## WHAT TO DO
Below are some lines of data. Return all of them as they are.

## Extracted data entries

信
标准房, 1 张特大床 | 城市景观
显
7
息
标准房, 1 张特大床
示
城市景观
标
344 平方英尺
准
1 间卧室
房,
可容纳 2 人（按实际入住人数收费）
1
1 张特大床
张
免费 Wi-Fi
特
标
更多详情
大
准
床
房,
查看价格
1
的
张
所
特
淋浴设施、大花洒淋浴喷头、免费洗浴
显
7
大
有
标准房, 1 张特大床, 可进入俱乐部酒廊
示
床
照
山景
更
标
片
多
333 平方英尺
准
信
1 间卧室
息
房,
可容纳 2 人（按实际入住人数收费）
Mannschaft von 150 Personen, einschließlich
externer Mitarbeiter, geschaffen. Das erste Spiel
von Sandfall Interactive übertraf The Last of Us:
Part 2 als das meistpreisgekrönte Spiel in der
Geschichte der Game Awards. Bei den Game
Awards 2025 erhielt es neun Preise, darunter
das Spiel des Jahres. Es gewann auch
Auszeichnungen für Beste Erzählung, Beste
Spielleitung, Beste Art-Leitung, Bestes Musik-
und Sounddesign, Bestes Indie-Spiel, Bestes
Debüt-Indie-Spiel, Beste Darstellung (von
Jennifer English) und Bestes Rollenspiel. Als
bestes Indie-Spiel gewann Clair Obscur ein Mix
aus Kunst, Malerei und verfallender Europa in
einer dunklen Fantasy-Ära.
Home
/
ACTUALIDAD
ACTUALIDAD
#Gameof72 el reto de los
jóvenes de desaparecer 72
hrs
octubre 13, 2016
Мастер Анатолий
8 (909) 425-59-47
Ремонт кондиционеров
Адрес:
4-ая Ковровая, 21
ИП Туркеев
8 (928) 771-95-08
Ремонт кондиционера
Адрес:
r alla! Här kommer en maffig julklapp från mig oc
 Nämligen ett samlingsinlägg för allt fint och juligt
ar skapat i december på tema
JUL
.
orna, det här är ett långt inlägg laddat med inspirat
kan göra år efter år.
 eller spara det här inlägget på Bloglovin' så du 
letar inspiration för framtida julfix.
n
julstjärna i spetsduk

## SOLUTION
信
标准房, 1 张特大床 | 城市景观
显
7
息
标准房, 1 张特大床
示
城市景观
标
344 平方英尺
准
1 间卧室
房,
可容纳 2 人（按实际入住人数收费）
1
1 张特大床
张
免费 Wi-Fi
特
标
更多详情
大
准
床
房,
查看价格
1
的
张
所
特
淋浴设施、大花洒淋浴喷头、免费洗浴
显
7
大
有
标准房, 1 张特大床, 可进入俱乐部酒廊
示
床
照
山景
更
标
片
多
333 平方英尺
准
信
1 间卧室
息
房,
可容纳 2 人（按实际入住人数收费）
Mannschaft von 150 Personen, einschließlich
externer Mitarbeiter, geschaffen. Das erste Spiel
von Sandfall Interactive übertraf The Last of Us:
Part 2 als das meistpreisgekrönte Spiel in der
Geschichte der Game Awards. Bei den Game
Awards 2025 erhielt es neun Preise, darunter
das Spiel des Jahres. Es gewann auch
Auszeichnungen für Beste Erzählung, Beste
Spielleitung, Beste Art-Leitung, Bestes Musik-
und Sounddesign, Bestes Indie-Spiel, Bestes
Debüt-Indie-Spiel, Beste Darstellung (von
Jennifer English) und Bestes Rollenspiel. Als
bestes Indie-Spiel gewann Clair Obscur ein Mix
aus Kunst, Malerei und verfallender Europa in
einer dunklen Fantasy-Ära.
Home
/
ACTUALIDAD
ACTUALIDAD
#Gameof72 el reto de los
jóvenes de desaparecer 72
hrs
octubre 13, 2016
Мастер Анатолий
8 (909) 425-59-47
Ремонт кондиционеров
Адрес:
4-ая Ковровая, 21
ИП Туркеев
8 (928) 771-95-08
Ремонт кондиционера
Адрес:
r alla! Här kommer en maffig julklapp från mig oc
 Nämligen ett samlingsinlägg för allt fint och juligt
ar skapat i december på tema
JUL
.
orna, det här är ett långt inlägg laddat med inspirat
kan göra år efter år.
 eller spara det här inlägget på Bloglovin' så du 
letar inspiration för framtida julfix.
n
julstjärna i spetsduk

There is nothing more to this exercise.